The consequence has been on display since last month, when Hurricane Ida disrupted offshore output in the Gulf of Mexico, resulting in a sharp rise in both spot prices and calendar spreads.
Low stocks have created an asymmetric risk profile in which the market is more vulnerable to unexpectedly fast growth in consumption or unanticipated supply outages than the reverse.
Major oil producers say they are not trying to raise prices but are worried about a potential future slowdown in consumption growth as a result of coronavirus flare ups.
But their actions are helping keep inventories below normal and imply they are happy with the rising trend in prices, which is also boosting revenues.
In the United States, petroleum inventories outside the strategic petroleum reserve are at their lowest seasonal level since 2014, and around 50 million barrels or almost 6% below the pre-pandemic five-year seasonal average.
In percentage terms, the current deficit to the pre-pandemic five-year average is in the 87th percentile for all months since 1995, which confirms the market is fairly tight in historic terms.
Across the OECD as a whole, commercial inventories of crude and products are around 165 million barrels or 6% below the pre-pandemic five-year average.
U.S. commercial inventories have dropped almost 225 million barrels from their peak in July 2020, more than reversing the increase of 205 million barrels during the first wave of the pandemic.
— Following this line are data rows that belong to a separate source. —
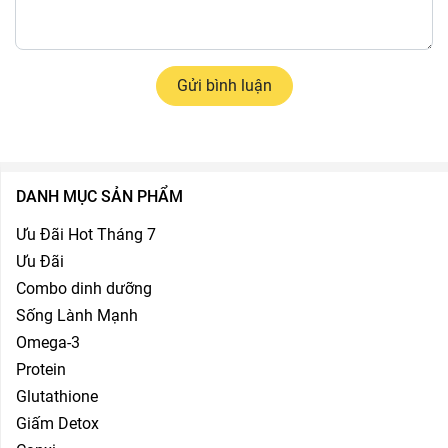
Gửi bình luận
DANH MỤC SẢN PHẨM
Ưu Đãi Hot Tháng 7
Ưu Đãi
Combo dinh dưỡng
Sống Lành Mạnh
Omega-3
Protein
Glutathione
Giấm Detox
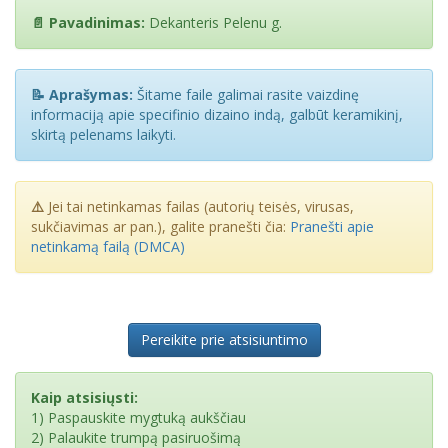
📄 Pavadinimas:
Dekanteris Pelenu g.
📝 Aprašymas:
Šitame faile galimai rasite vaizdinę
informaciją apie specifinio dizaino indą, galbūt keramikinį,
skirtą pelenams laikyti.
⚠️
Jei tai netinkamas failas (autorių teisės, virusas,
sukčiavimas ar pan.), galite pranešti čia:
Pranešti apie
netinkamą failą (DMCA)
Pereikite prie atsisiuntimo
Kaip atsisiųsti:
1) Paspauskite mygtuką aukščiau
2) Palaukite trumpą pasiruošimą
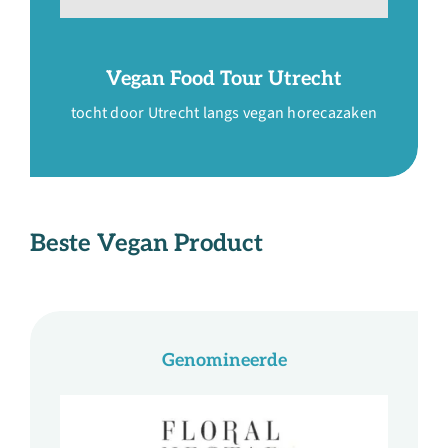
Vegan Food Tour Utrecht
tocht door Utrecht langs vegan horecazaken
Beste Vegan Product
Genomineerde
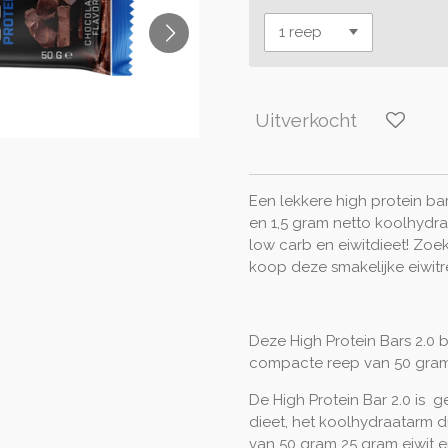
Uitverkocht
Een lekkere high protein b
en 1,5 gram netto koolhydr
low carb en eiwitdieet! Zoek
koop deze smakelijke eiwitr
Deze High Protein Bars 2.0 b
compacte reep van 50 gra
De High Protein Bar 2.0 is 
dieet, het koolhydraatarm di
van 50 gram 25 gram eiwit e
OECD commercial inventories have fallen almost 425 million barrels over the same period, also more than reversing their previous rise of 334 million barrels during the first wave.
On the futures side, Brent’s six-month calendar spread is trading in a backwardation of more than $4 per barrel, in the 95th percentile for all trading days since 1990.
The steep backwardation is consistent with a market where stocks are already low and traders expect them to continue falling.
The global market is tight, despite statements from major oil producers that continue to focus on the risks of over-production, rising inventories and falling prices, rather than shortfalls and rising prices.
The most logical inference is producers are comfortable with the rising price trend and willing to chance on prices escalating further in the short to medium term.
Producers will likely continue to restrict output as long as they can deflect blame for increasing prices onto fears about coronavirus flare-ups, future slowdowns in demand, and pressure from investors worried about the energy transition.
John Kemp is a Reuters market analyst. The views expressed are his own.